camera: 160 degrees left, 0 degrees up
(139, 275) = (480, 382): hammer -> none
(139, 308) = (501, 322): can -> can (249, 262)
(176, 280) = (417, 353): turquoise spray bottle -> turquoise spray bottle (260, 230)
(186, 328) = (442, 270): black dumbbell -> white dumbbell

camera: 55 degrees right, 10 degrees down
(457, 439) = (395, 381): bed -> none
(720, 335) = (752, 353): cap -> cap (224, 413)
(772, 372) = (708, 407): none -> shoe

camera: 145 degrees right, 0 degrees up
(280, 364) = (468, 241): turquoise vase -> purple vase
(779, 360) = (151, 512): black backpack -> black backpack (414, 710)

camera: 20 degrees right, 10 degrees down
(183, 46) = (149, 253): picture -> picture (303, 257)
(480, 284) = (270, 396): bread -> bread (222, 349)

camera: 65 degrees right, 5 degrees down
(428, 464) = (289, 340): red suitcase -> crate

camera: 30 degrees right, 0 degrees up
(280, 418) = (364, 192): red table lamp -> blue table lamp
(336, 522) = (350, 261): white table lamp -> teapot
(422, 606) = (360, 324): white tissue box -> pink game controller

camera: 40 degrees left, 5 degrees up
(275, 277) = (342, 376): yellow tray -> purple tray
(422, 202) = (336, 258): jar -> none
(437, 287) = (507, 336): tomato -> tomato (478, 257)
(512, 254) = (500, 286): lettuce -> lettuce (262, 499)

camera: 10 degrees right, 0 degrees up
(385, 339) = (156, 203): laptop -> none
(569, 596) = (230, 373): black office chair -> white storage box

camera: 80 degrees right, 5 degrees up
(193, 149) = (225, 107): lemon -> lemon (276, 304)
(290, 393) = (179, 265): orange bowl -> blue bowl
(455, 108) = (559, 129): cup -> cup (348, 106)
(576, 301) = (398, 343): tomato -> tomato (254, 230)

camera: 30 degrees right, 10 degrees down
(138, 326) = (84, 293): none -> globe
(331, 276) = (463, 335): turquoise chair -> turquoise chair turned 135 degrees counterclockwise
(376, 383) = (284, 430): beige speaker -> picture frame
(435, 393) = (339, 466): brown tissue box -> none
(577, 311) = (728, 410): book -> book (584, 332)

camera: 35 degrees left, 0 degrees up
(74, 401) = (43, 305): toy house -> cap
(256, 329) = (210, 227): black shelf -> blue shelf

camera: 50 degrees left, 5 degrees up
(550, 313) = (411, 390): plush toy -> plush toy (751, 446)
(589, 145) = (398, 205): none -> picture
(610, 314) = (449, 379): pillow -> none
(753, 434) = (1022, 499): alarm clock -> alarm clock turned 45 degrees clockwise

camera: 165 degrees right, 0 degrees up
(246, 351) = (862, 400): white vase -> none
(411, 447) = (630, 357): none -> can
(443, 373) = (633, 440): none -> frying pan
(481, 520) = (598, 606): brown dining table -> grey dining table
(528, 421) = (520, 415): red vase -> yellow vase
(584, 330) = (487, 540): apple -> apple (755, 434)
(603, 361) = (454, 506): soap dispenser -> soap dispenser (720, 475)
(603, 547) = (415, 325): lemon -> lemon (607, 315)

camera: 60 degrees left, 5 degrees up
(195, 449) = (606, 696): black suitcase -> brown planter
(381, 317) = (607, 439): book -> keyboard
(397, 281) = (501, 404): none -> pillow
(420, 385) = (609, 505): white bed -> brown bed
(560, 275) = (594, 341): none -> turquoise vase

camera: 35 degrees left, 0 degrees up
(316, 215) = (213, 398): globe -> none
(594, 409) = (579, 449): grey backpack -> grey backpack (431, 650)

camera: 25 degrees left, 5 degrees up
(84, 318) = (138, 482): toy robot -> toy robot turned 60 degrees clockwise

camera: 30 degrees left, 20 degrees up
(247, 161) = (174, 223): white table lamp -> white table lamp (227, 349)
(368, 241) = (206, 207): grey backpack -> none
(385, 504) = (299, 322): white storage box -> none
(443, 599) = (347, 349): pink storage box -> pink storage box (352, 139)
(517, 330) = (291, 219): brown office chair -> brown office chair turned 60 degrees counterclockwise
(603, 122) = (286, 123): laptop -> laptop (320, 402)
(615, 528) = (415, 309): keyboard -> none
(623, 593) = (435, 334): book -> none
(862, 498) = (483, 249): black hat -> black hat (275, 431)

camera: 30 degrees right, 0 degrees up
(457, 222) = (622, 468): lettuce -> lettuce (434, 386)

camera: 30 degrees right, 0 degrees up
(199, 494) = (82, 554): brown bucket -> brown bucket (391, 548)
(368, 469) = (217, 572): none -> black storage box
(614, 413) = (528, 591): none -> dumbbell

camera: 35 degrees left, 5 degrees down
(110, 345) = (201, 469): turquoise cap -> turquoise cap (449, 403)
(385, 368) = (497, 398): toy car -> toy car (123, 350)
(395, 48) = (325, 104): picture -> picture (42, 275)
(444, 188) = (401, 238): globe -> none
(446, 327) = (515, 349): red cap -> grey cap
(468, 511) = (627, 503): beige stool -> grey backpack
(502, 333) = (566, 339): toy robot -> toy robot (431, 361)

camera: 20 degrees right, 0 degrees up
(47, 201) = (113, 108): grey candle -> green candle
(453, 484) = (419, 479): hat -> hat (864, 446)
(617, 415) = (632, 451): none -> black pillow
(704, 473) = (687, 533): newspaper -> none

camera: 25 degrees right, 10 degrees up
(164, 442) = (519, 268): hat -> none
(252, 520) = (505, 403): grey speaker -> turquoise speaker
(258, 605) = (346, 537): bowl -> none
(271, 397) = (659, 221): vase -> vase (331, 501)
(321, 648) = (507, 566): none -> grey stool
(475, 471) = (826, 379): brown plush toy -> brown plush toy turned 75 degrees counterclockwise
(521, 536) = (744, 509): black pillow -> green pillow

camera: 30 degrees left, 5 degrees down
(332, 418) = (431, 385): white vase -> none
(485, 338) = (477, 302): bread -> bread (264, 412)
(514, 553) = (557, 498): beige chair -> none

What you should do:
In full and without edits, repeat the listing above.

Result for this exercise:
camera: 160 degrees left, 0 degrees up
(139, 275) = (480, 382): hammer -> none
(139, 308) = (501, 322): can -> can (249, 262)
(176, 280) = (417, 353): turquoise spray bottle -> turquoise spray bottle (260, 230)
(186, 328) = (442, 270): black dumbbell -> white dumbbell

camera: 55 degrees right, 10 degrees down
(457, 439) = (395, 381): bed -> none
(720, 335) = (752, 353): cap -> cap (224, 413)
(772, 372) = (708, 407): none -> shoe

camera: 145 degrees right, 0 degrees up
(280, 364) = (468, 241): turquoise vase -> purple vase
(779, 360) = (151, 512): black backpack -> black backpack (414, 710)

camera: 20 degrees right, 10 degrees down
(183, 46) = (149, 253): picture -> picture (303, 257)
(480, 284) = (270, 396): bread -> bread (222, 349)

camera: 65 degrees right, 5 degrees down
(428, 464) = (289, 340): red suitcase -> crate

camera: 30 degrees right, 0 degrees up
(280, 418) = (364, 192): red table lamp -> blue table lamp
(336, 522) = (350, 261): white table lamp -> teapot
(422, 606) = (360, 324): white tissue box -> pink game controller

camera: 40 degrees left, 5 degrees up
(275, 277) = (342, 376): yellow tray -> purple tray
(422, 202) = (336, 258): jar -> none
(437, 287) = (507, 336): tomato -> tomato (478, 257)
(512, 254) = (500, 286): lettuce -> lettuce (262, 499)

camera: 10 degrees right, 0 degrees up
(385, 339) = (156, 203): laptop -> none
(569, 596) = (230, 373): black office chair -> white storage box

camera: 80 degrees right, 5 degrees up
(193, 149) = (225, 107): lemon -> lemon (276, 304)
(290, 393) = (179, 265): orange bowl -> blue bowl
(455, 108) = (559, 129): cup -> cup (348, 106)
(576, 301) = (398, 343): tomato -> tomato (254, 230)

camera: 30 degrees right, 10 degrees down
(138, 326) = (84, 293): none -> globe
(331, 276) = (463, 335): turquoise chair -> turquoise chair turned 135 degrees counterclockwise
(376, 383) = (284, 430): beige speaker -> picture frame
(435, 393) = (339, 466): brown tissue box -> none
(577, 311) = (728, 410): book -> book (584, 332)

camera: 35 degrees left, 0 degrees up
(74, 401) = (43, 305): toy house -> cap
(256, 329) = (210, 227): black shelf -> blue shelf

camera: 50 degrees left, 5 degrees up
(550, 313) = (411, 390): plush toy -> plush toy (751, 446)
(589, 145) = (398, 205): none -> picture
(610, 314) = (449, 379): pillow -> none
(753, 434) = (1022, 499): alarm clock -> alarm clock turned 45 degrees clockwise

camera: 165 degrees right, 0 degrees up
(246, 351) = (862, 400): white vase -> none
(411, 447) = (630, 357): none -> can
(443, 373) = (633, 440): none -> frying pan
(481, 520) = (598, 606): brown dining table -> grey dining table
(528, 421) = (520, 415): red vase -> yellow vase
(584, 330) = (487, 540): apple -> apple (755, 434)
(603, 361) = (454, 506): soap dispenser -> soap dispenser (720, 475)
(603, 547) = (415, 325): lemon -> lemon (607, 315)

camera: 60 degrees left, 5 degrees up
(195, 449) = (606, 696): black suitcase -> brown planter
(381, 317) = (607, 439): book -> keyboard
(397, 281) = (501, 404): none -> pillow
(420, 385) = (609, 505): white bed -> brown bed
(560, 275) = (594, 341): none -> turquoise vase

camera: 35 degrees left, 0 degrees up
(316, 215) = (213, 398): globe -> none
(594, 409) = (579, 449): grey backpack -> grey backpack (431, 650)

camera: 25 degrees left, 5 degrees up
(84, 318) = (138, 482): toy robot -> toy robot turned 60 degrees clockwise

camera: 30 degrees left, 20 degrees up
(247, 161) = (174, 223): white table lamp -> white table lamp (227, 349)
(368, 241) = (206, 207): grey backpack -> none
(385, 504) = (299, 322): white storage box -> none
(443, 599) = (347, 349): pink storage box -> pink storage box (352, 139)
(517, 330) = (291, 219): brown office chair -> brown office chair turned 60 degrees counterclockwise
(603, 122) = (286, 123): laptop -> laptop (320, 402)
(615, 528) = (415, 309): keyboard -> none
(623, 593) = (435, 334): book -> none
(862, 498) = (483, 249): black hat -> black hat (275, 431)

camera: 30 degrees right, 0 degrees up
(457, 222) = (622, 468): lettuce -> lettuce (434, 386)

camera: 30 degrees right, 0 degrees up
(199, 494) = (82, 554): brown bucket -> brown bucket (391, 548)
(368, 469) = (217, 572): none -> black storage box
(614, 413) = (528, 591): none -> dumbbell

camera: 35 degrees left, 5 degrees down
(110, 345) = (201, 469): turquoise cap -> turquoise cap (449, 403)
(385, 368) = (497, 398): toy car -> toy car (123, 350)
(395, 48) = (325, 104): picture -> picture (42, 275)
(444, 188) = (401, 238): globe -> none
(446, 327) = (515, 349): red cap -> grey cap
(468, 511) = (627, 503): beige stool -> grey backpack
(502, 333) = (566, 339): toy robot -> toy robot (431, 361)

camera: 20 degrees right, 0 degrees up
(47, 201) = (113, 108): grey candle -> green candle
(453, 484) = (419, 479): hat -> hat (864, 446)
(617, 415) = (632, 451): none -> black pillow
(704, 473) = (687, 533): newspaper -> none

camera: 25 degrees right, 10 degrees up
(164, 442) = (519, 268): hat -> none
(252, 520) = (505, 403): grey speaker -> turquoise speaker
(258, 605) = (346, 537): bowl -> none
(271, 397) = (659, 221): vase -> vase (331, 501)
(321, 648) = (507, 566): none -> grey stool
(475, 471) = (826, 379): brown plush toy -> brown plush toy turned 75 degrees counterclockwise
(521, 536) = (744, 509): black pillow -> green pillow

camera: 30 degrees left, 5 degrees down
(332, 418) = (431, 385): white vase -> none
(485, 338) = (477, 302): bread -> bread (264, 412)
(514, 553) = (557, 498): beige chair -> none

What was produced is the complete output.